Data from: Meiotic drive influences the outcome of sexually antagonistic selection at a linked locus

Most meiotic drivers, such as the t-haplotype in Mus and the segregation distorter (SD) in Drosophila, act in a sex-specific manner, gaining a transmission advantage through one sex although suffering only the fitness costs associated with the driver in the other. Their inheritance is thus more likely through one of the two sexes, a property they share with sexually antagonistic alleles. Previous theory has shown that pairs of linked loci segregating for sexually antagonistic alleles are more likely to remain polymorphic and that linkage disequilibrium accrues between them. I probe this similarity between drive and sexual antagonism and examine the evolution of chromosomes experiencing these selection pressures simultaneously. Reminiscent of previous theory, I find that: the opportunity for polymorphism increases for a sexually antagonistic locus that is physically linked to a driving locus; the opportunity for polymorphism at a driving locus also increases when linked to a sexually antagonistic locus; and stable linkage disequilibrium accompanies any polymorphic equilibrium. Additionally, I find that drive at a linked locus favours the fixation of sexually antagonistic alleles that benefit the sex in which drive occurs. Further, I show that under certain conditions reduced recombination between these two loci is selectively favoured. These theoretical results provide clear, testable predictions about the nature of sexually antagonistic variation on driving chromosomes and have implications for the evolution of genomic architecture.
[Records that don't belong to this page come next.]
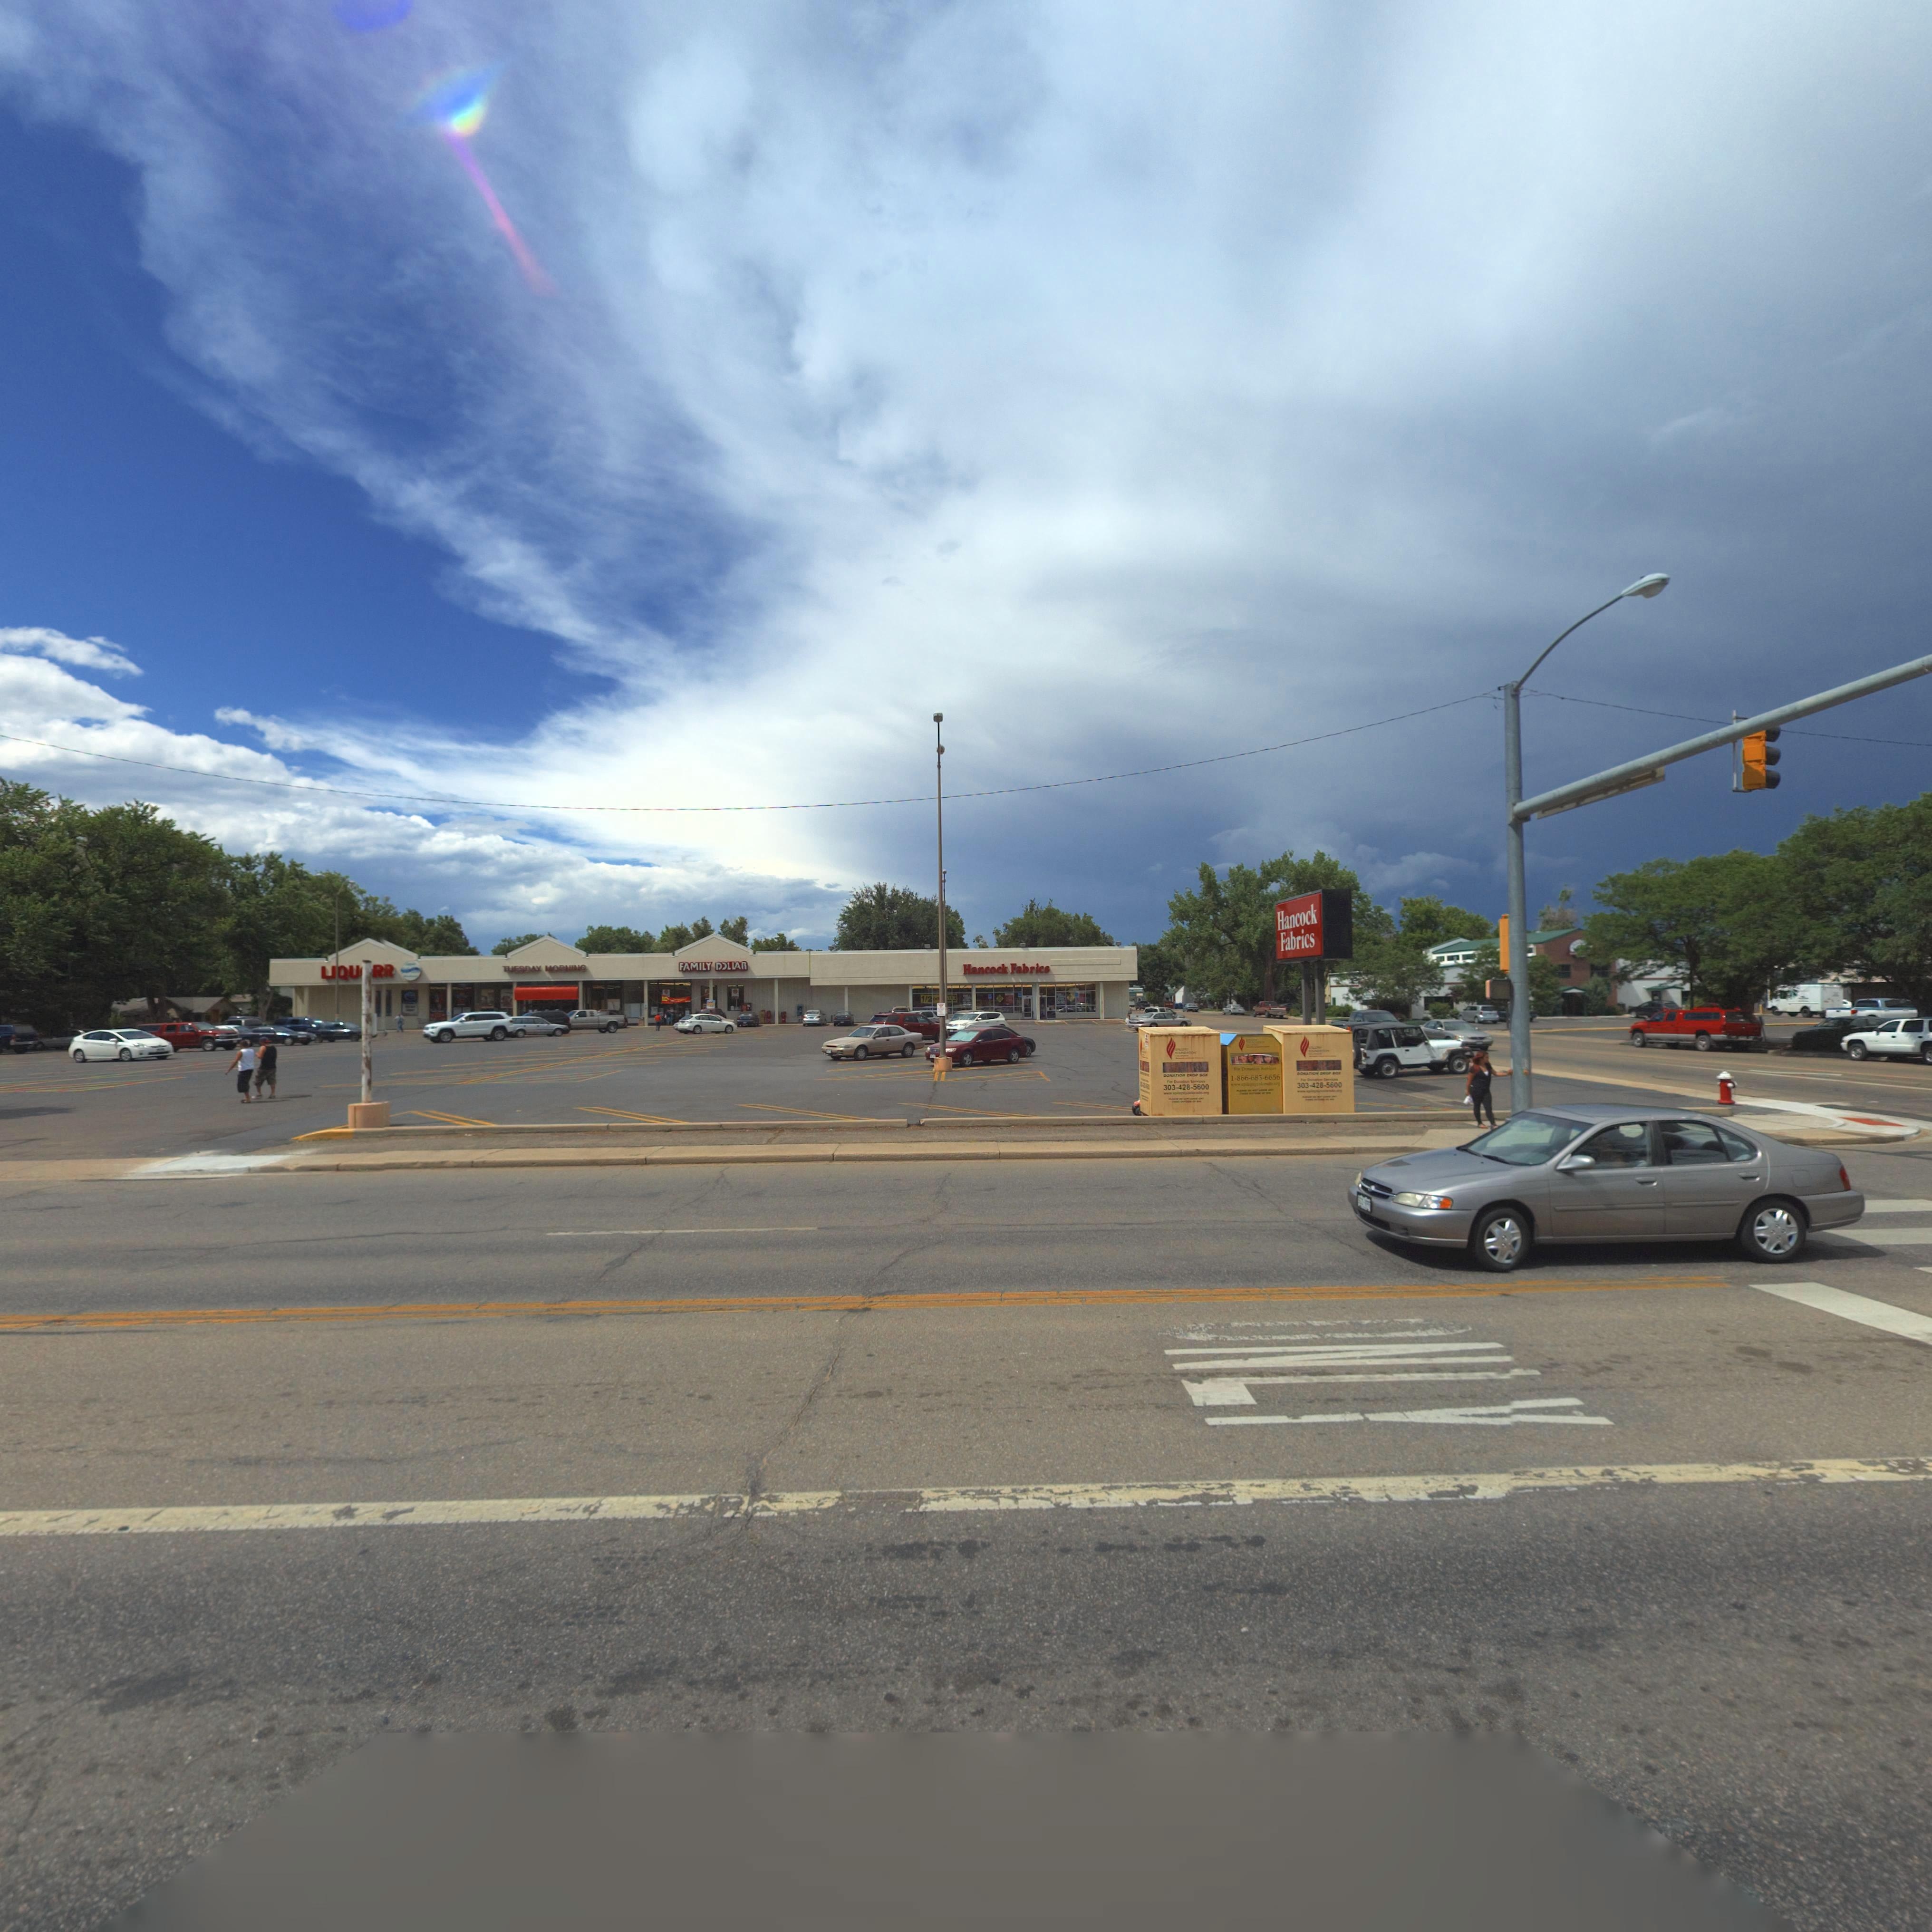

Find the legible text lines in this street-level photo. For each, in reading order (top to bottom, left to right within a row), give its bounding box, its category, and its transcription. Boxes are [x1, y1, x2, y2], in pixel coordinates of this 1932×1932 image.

[1277, 904, 1317, 930] BusinessName: Hancock
[1280, 929, 1314, 951] BusinessName: Fabrics
[502, 965, 585, 972] BusinessName: TUESDAY MORNING
[679, 962, 746, 970] BusinessName: FAMILY DOLLAR
[963, 963, 1050, 974] BusinessName: Hancock Fabrics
大多数减数分裂驱动因子（meiotic driver），例如小家鼠（Mus）中的t单倍型（t-haplotype）以及果蝇（Drosophila）中的分离扭曲因子（segregation distorter, SD），均以性别特异性方式发挥作用：它们通过某一性别获得传递优势，却仅在另一性别中承受与驱动因子相关的适合度成本。因此这类因子的遗传更倾向于通过两种性别之一，这一特性与性拮抗等位基因（sexually antagonistic alleles）一致。以往的理论研究表明，携带性拮抗等位基因的连锁位点对更易维持多态性，且二者之间会积累连锁不平衡（linkage disequilibrium）。本研究探讨了减数分裂驱动与性拮抗作用之间的相似性，并分析了同时承受这两类选择压力的染色体的演化过程。与以往理论结果一致，本研究发现：其一，与驱动位点物理连锁的性拮抗位点的多态性机会得以提升；其二，与性拮抗位点连锁的驱动位点的多态性机会同样增加；其三，任何多态平衡均伴随稳定的连锁不平衡。此外，本研究还发现，连锁位点上的驱动作用会偏好促进受益于驱动发生的性别的性拮抗等位基因的固定。进一步研究表明，在特定条件下，这两类位点之间的重组率降低会受到选择的青睐。这些理论结果针对驱动染色体上的性拮抗变异的本质提出了明确且可验证的预测，同时对基因组结构的演化具有重要启示意义。